[[ Entries shown, beginning ]]

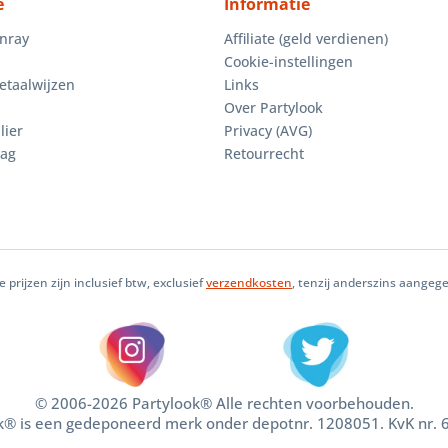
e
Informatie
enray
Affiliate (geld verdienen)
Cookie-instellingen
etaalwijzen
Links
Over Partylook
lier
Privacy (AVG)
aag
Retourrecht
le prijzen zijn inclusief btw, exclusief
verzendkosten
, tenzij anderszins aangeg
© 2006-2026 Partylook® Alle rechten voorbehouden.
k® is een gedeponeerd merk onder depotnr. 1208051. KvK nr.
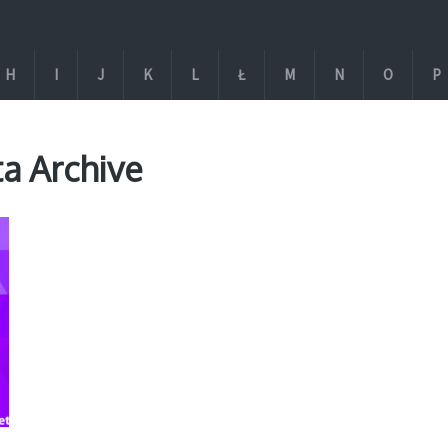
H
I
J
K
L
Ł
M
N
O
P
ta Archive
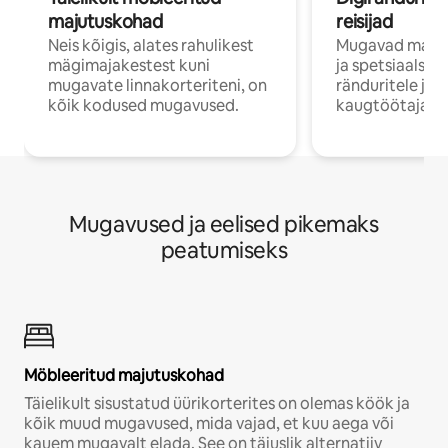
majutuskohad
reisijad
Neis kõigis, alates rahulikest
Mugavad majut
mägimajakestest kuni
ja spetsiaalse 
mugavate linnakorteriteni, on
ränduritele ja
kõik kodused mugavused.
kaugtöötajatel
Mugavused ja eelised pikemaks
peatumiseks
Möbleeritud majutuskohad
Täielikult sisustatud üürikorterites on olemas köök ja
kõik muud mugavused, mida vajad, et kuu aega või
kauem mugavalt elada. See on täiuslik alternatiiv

[[ Entries shown, end ]]
[[ Entries shown, beginning ]]

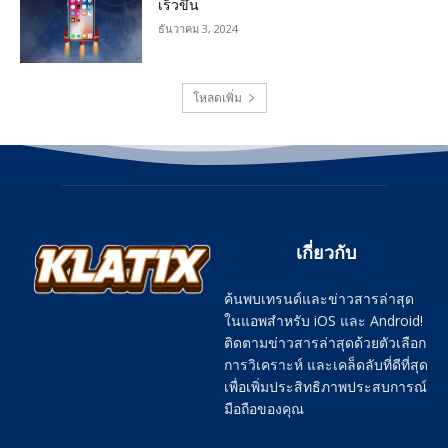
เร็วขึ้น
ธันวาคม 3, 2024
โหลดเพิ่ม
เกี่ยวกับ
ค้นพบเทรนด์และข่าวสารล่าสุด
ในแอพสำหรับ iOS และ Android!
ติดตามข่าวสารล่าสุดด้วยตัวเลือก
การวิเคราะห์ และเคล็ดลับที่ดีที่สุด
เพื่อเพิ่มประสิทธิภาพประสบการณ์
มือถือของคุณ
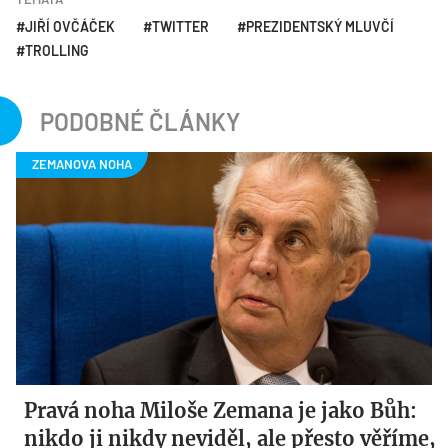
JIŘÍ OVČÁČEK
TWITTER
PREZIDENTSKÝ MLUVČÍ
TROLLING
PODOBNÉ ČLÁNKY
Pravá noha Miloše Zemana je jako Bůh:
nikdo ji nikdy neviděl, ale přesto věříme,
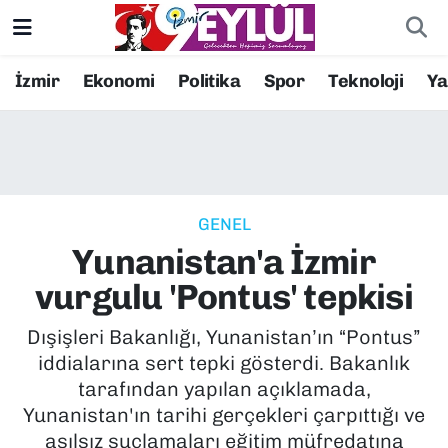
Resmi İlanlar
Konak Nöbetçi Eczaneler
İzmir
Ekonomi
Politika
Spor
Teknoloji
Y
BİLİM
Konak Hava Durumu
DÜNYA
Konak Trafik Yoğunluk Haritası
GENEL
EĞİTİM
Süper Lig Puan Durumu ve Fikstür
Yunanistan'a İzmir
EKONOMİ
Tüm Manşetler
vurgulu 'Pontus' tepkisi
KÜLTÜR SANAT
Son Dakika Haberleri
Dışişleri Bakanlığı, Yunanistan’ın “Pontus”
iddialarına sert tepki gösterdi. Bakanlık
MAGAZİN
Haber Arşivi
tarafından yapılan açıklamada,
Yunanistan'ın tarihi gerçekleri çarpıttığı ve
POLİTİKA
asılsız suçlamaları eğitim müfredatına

[[ Entries shown, end ]]

What you need to do:
Pick out every line in the entries above that contains the string "Yunanistan", and copy each of those lines in full.

Response:
Yunanistan'a İzmir
Dışişleri Bakanlığı, Yunanistan’ın “Pontus”
Yunanistan'ın tarihi gerçekleri çarpıttığı ve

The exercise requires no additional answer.